*** Block opens ***

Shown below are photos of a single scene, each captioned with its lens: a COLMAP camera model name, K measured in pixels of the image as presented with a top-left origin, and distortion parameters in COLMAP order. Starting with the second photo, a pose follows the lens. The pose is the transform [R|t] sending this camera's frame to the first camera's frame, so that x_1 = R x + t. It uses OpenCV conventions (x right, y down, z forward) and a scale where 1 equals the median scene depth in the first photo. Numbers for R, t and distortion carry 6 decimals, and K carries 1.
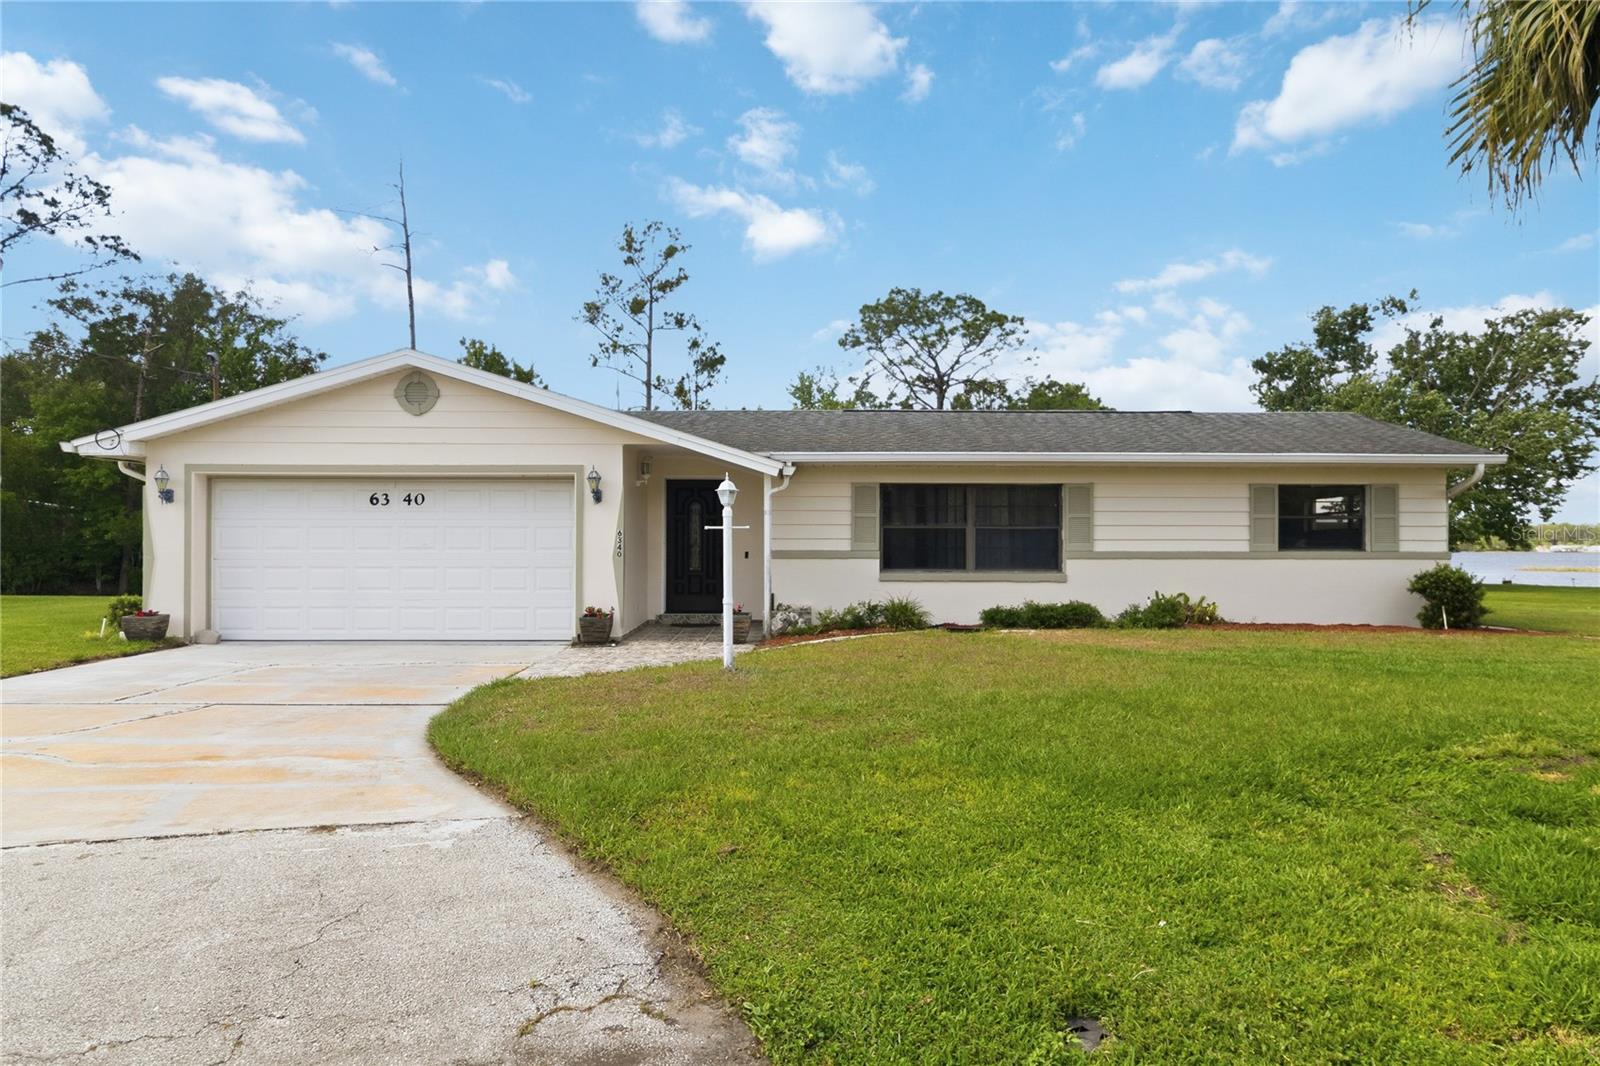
lens RADIAL K [[992.2, 0, 794.6], [0, 992.2, 531.9], [0, 0, 1]] dist [0.001150, 0.001335]
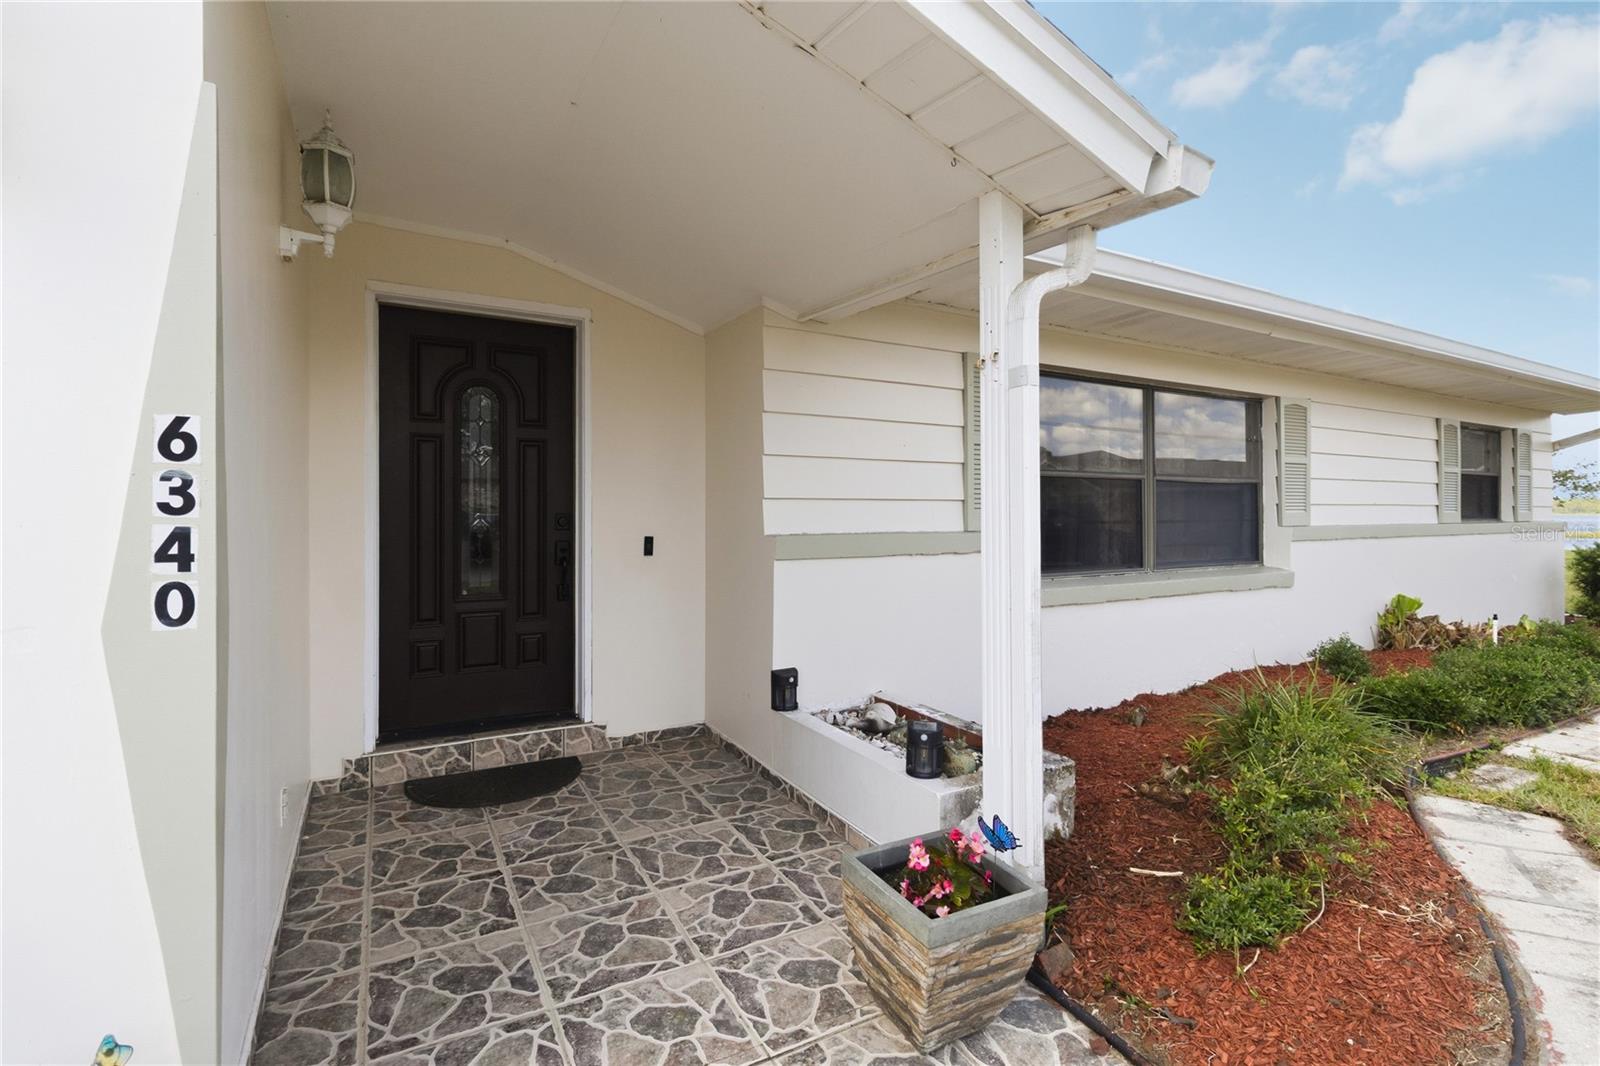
lens RADIAL K [[746.9, 0, 798.8], [0, 746.9, 508.7], [0, 0, 1]] dist [0.000299, 0.000083]
pose [[0.872434, 0.000706, 0.488731, -0.136346], [-0.004687, 0.999965, 0.006922, 0.008578], [-0.488710, -0.008330, 0.872407, 0.777850]]
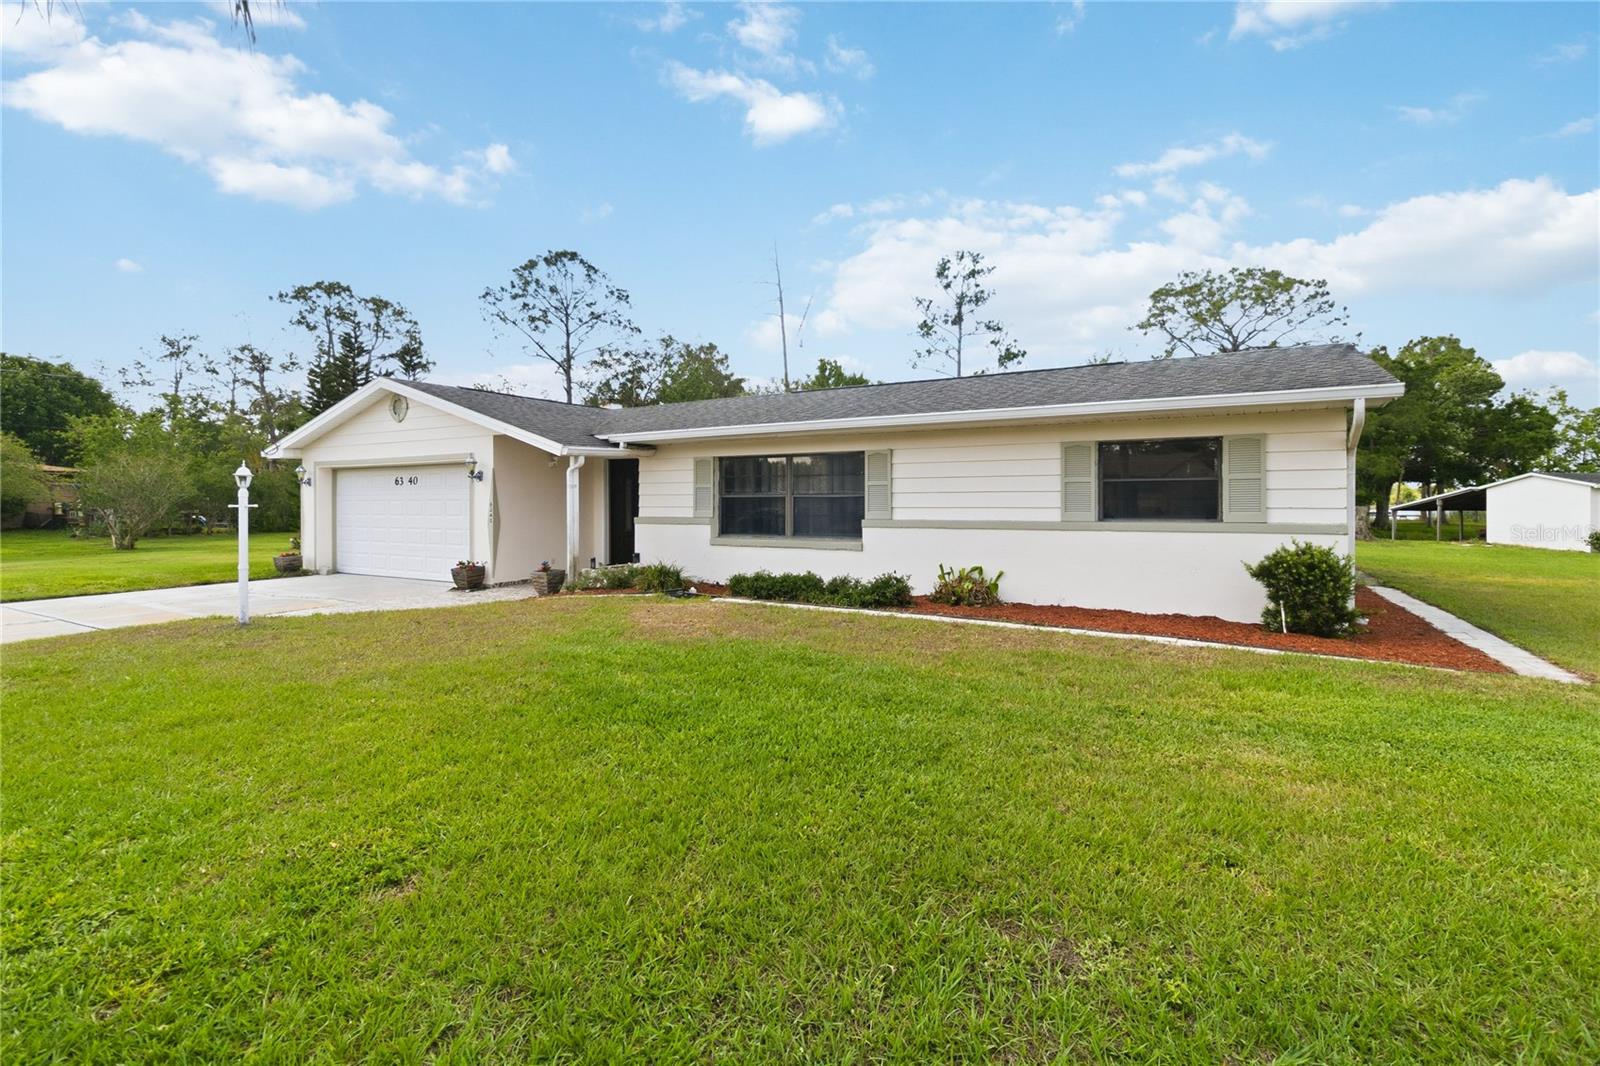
lens RADIAL K [[712.8, 0, 795.6], [0, 712.8, 486.9], [0, 0, 1]] dist [0.012199, 0.000232]
pose [[0.859914, -0.014614, -0.510229, 0.574046], [0.012074, 0.999893, -0.008289, -0.007579], [0.510295, 0.000967, 0.859999, 0.351914]]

*** Block closes ***

Above are records to transcribe exactly; leave their pictures out.

- WRITTEN RESPONSE:
Shown below are photos of a single scene, each captioned with its lens: a COLMAP camera model name, K measured in pixels of the image as presented with a top-left origin, and distortion parameters in COLMAP order. Starting with the second photo, a pose follows the lens. The pose is the transform [R|t] sending this camera's frame to the first camera's frame, so that x_1 = R x + t. It uses OpenCV conventions (x right, y down, z forward) and a scale where 1 equals the median scene depth in the first photo. Numbers for R, t and distortion carry 6 decimals, and K carries 1.
lens RADIAL K [[992.2, 0, 794.6], [0, 992.2, 531.9], [0, 0, 1]] dist [0.001150, 0.001335]
lens RADIAL K [[746.9, 0, 798.8], [0, 746.9, 508.7], [0, 0, 1]] dist [0.000299, 0.000083]
pose [[0.872434, 0.000706, 0.488731, -0.136346], [-0.004687, 0.999965, 0.006922, 0.008578], [-0.488710, -0.008330, 0.872407, 0.777850]]
lens RADIAL K [[712.8, 0, 795.6], [0, 712.8, 486.9], [0, 0, 1]] dist [0.012199, 0.000232]
pose [[0.859914, -0.014614, -0.510229, 0.574046], [0.012074, 0.999893, -0.008289, -0.007579], [0.510295, 0.000967, 0.859999, 0.351914]]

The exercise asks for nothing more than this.